Изменить размер шрифта - +
Кажется ли нам такое поведение отвратительным? Да, но, опять же, природе безразлично, что мы думаем.

Этот краткий экскурс по темным закоулкам мира природы служит для напоминания о том, что природа может быть жестокой. Борьба за существование подразумевает конкуренцию, а конкуренция завершается конфликтами и иногда смертоносным насилием. Мы узнаём это поведение, поскольку люди тоже конкурируют между собой и тоже могут быть чудовищно агрессивными. Но нас не принуждают к насилию. Эволюция нашего разума позволила нам создавать орудия убийства. Но она также предоставила нам такие возможности, которых нет у других животных. Мы не такие же, поскольку благодаря нашему современному поведению мы вывели борьбу за существование за пределы жестокого мира природы, так что нам не нужно убивать других или принуждать женщин к сексу насильственным путем, чтобы обеспечить собственное выживание. Интересно понять, как же это произошло.

 

 

Часть вторая

Венец всего живущего

 

Каждый особенный

 

В книге «Происхождение человека» Дарвин сравнивал разум человека и других существ. Он рассуждал о познавательных способностях гипотетической обезьяны и замечал, что, хотя обезьяна могла бы разбить орех камнем, она не могла изготовить из этого камня орудие. И также не могла бы «следить за ходом метафизических рассуждений, или решать математическую задачу, или размышлять о боге, или восхищаться величавой картиной природы».

Но Дарвин предполагал, что «эмоции и способности, как любовь, память, внимание, любопытство, подражание, рассудок» в какой-то зачаточной форме проявляются и у других животных. Он писал, что различие между разумом человека и других животных только «количественное, а не качественное».

Этот фрагмент текста — замечательный образец прозы, который стал знаменит далеко за пределами эволюционной биологии как пример описания свойств, различающихся не на фундаментальном уровне, но лишь по положению в спектре возможностей.

Но что касается исходного смысла этого фрагмента для описания нашей эволюции, я уже не уверен в его справедливости. Как мы видели, по технологическим способностям, сексуальному поведению и моде мы отличаемся от других животных.
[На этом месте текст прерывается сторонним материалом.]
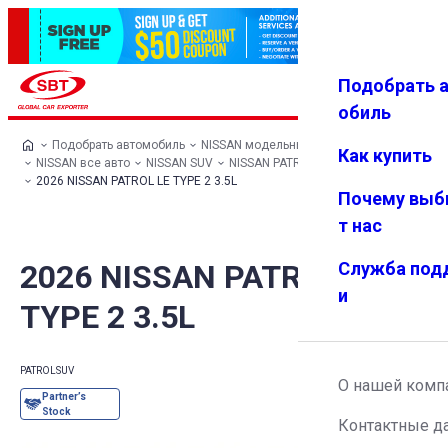
Подобрать 
Авториз
Избранн
Меню
ация
ое
обиль
Подобрать автомобиль
NISSAN модельный ряд
Как купить
NISSAN все авто
NISSAN SUV
NISSAN PATROL
2026 NISSAN PATROL LE TYPE 2 3.5L
Почему выб
т нас
2026 NISSAN PATROL LE
Служба под
и
TYPE 2 3.5L
PATROL
SUV
О нашей комп
Контактные д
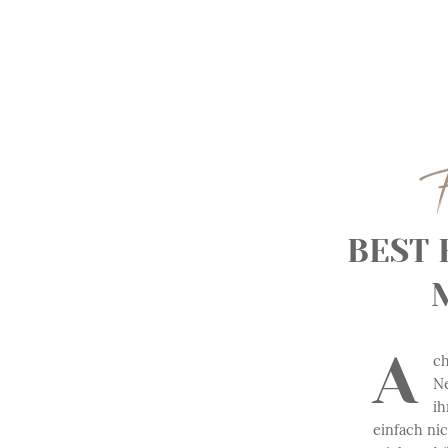
F
BEST 
A
ch
N
ih
einfach ni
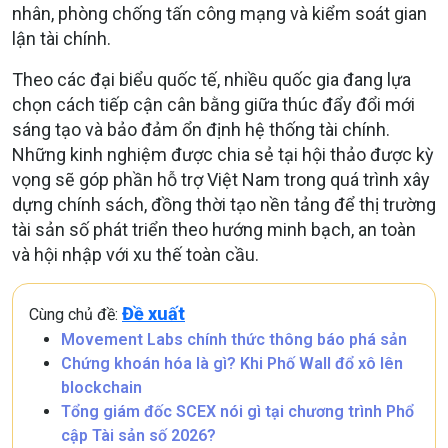
nhân, phòng chống tấn công mạng và kiểm soát gian
lận tài chính.
Theo các đại biểu quốc tế, nhiều quốc gia đang lựa
chọn cách tiếp cận cân bằng giữa thúc đẩy đổi mới
sáng tạo và bảo đảm ổn định hệ thống tài chính.
Những kinh nghiệm được chia sẻ tại hội thảo được kỳ
vọng sẽ góp phần hỗ trợ Việt Nam trong quá trình xây
dựng chính sách, đồng thời tạo nền tảng để thị trường
tài sản số phát triển theo hướng minh bạch, an toàn
và hội nhập với xu thế toàn cầu.
Đề xuất
Cùng chủ đề:
Movement Labs chính thức thông báo phá sản
Chứng khoán hóa là gì? Khi Phố Wall đổ xô lên
blockchain
Tổng giám đốc SCEX nói gì tại chương trình Phổ
cập Tài sản số 2026?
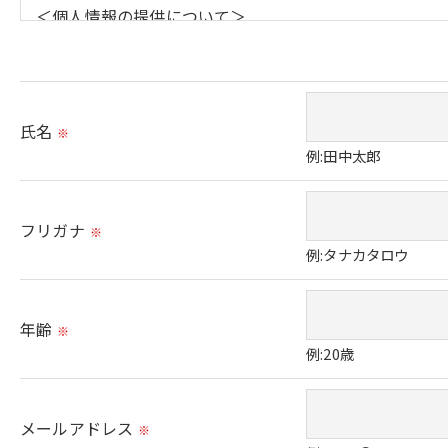
＜個人情報の提供について＞
当社ではお客様の同意を得た場合または法令に定められ
取得した個人情報を第三者に提供することはいたしませ
氏名
※
＜個人情報の委託について＞
例:田中太郎
当社では、利用目的の達成に必要な範囲において、個人
これらの委託先に対しては個人情報保護契約等の措置を
フリガナ
※
例:タナカタロウ
＜個人情報の安全管理＞
当社では、個人情報の漏洩等がなされないよう、適切に
年齢
※
例:20歳
＜個人情報を与えなかった場合に生じる結果＞
必要な情報を頂けない場合は、それに対応した当社のサ
メールアドレス
※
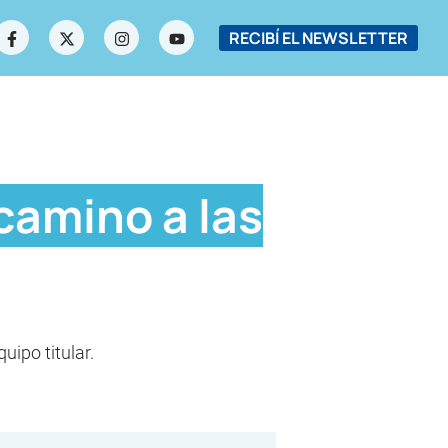
RECIBÍ EL NEWSLETTER
 camino a las
uipo titular.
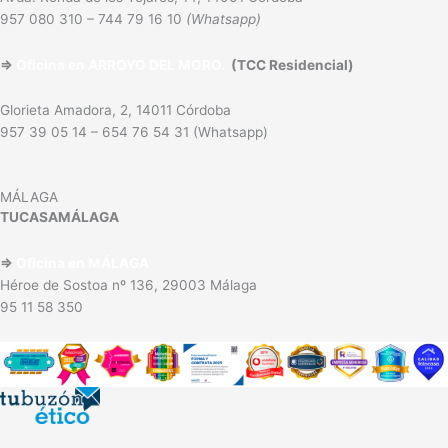
957 080 310 – 744 79 16 10
(Whatsapp)
⇒
Oficina en ARROYO DEL MORO.
(TCC Residencial)
Glorieta Amadora, 2, 14011 Córdoba
957 39 05 14 – 654 76 54 31 (Whatsapp)
MÁLAGA
TUCASAMÁLAGA
⇒
Oficina en MÁLAGA
Héroe de Sostoa nº 136, 29003 Málaga
95 11 58 350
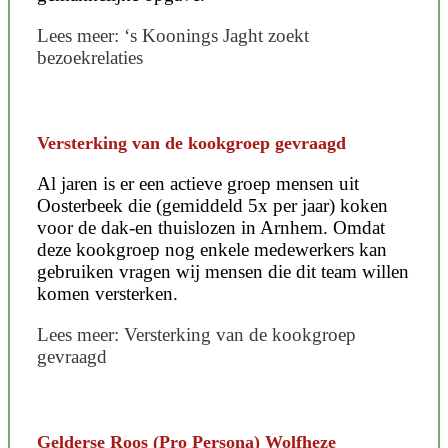
Lees meer: ‘s Koonings Jaght zoekt
bezoekrelaties
Versterking van de kookgroep gevraagd
Al jaren is er een actieve groep mensen uit
Oosterbeek die (gemiddeld 5x per jaar) koken
voor de dak-en thuislozen in Arnhem. Omdat
deze kookgroep nog enkele medewerkers kan
gebruiken vragen wij mensen die dit team willen
komen versterken.
Lees meer: Versterking van de kookgroep
gevraagd
Gelderse Roos (Pro Persona) Wolfheze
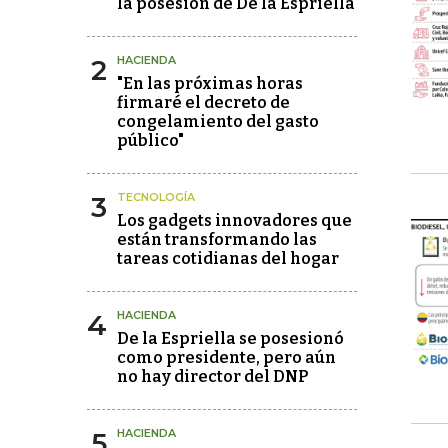
la posesión de De la Espriella
2
HACIENDA
"En las próximas horas
firmaré el decreto de
congelamiento del gasto
público"
3
TECNOLOGÍA
Los gadgets innovadores que
están transformando las
tareas cotidianas del hogar
4
HACIENDA
De la Espriella se posesionó
como presidente, pero aún
no hay director del DNP
5
HACIENDA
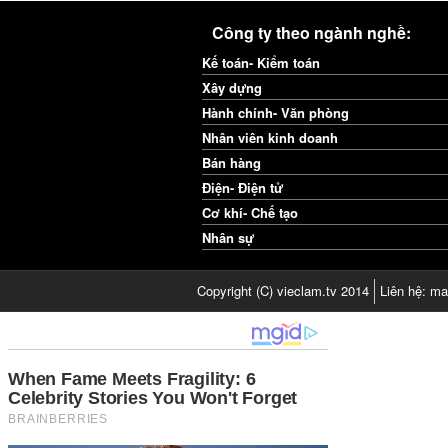
Công ty theo ngành nghề:
Kế toán- Kiểm toán
Xây dựng
Hành chính- Văn phòng
Nhân viên kinh doanh
Bán hàng
Điện- Điện tử
Cơ khí- Chế tạo
Nhân sự
Copyright (C) vieclam.tv 2014
Liên hệ: ma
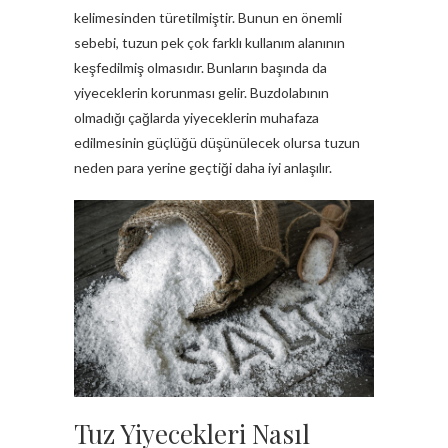
kelimesinden türetilmiştir. Bunun en önemli
sebebi, tuzun pek çok farklı kullanım alanının
keşfedilmiş olmasıdır. Bunların başında da
yiyeceklerin korunması gelir. Buzdolabının
olmadığı çağlarda yiyeceklerin muhafaza
edilmesinin güçlüğü düşünülecek olursa tuzun
neden para yerine geçtiği daha iyi anlaşılır.
Tuz Yiyecekleri Nasıl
Но вывод о том, что наше отличие от них заключается только в нашем относительном положении на общей шкале, спорно. Наша способность использовать орудия развита настолько сильнее, чем у ворона, или дельфина, или даже у шимпанзе, что кажется невозможным объяснить это только нашим относительно более продвинутым положением в спектре. Наши сексуальные желания и склонности могут напоминать таковые у других животных, но необузданное сексуальное поведение бонобо мотивировано совсем другими социальными задачами, даже если какие-то физические проявления имеют явное сходство с нашим поведением. И, напротив, может быть, мы получаем такое же удовольствие от орального секса, как те двое необычных мишек в Загребском зоопарке? А веточка в ухе Джулии — лишь более простая и ранняя версия нашей современной моды?

Наша культура не просто превосходит культуру всех других животных по сложности, ее вообще не существует у других организмов, и тот способ, которым наши знания распространяются среди современников и передаются следующим поколениям, не просматривается за пределами рода Homo.

Возможно, высказывание про «количественное, но не качественное» различие является слишком простым, слишком бинарным, чтобы описать историю нашего вида. Может быть, лучше просто радоваться сложности нашей эволюции и без лишней гордости и превосходства признать, что мы другие?

Как это произошло? Почему мы стали другими? Мы старательно и пока безрезультатно ищем ответ на вопрос о том, где тот переключатель, который изменил нашу сущность и сделал нас людьми. В нашей истории и в какой-то степени даже в науке мы ищем триггеры.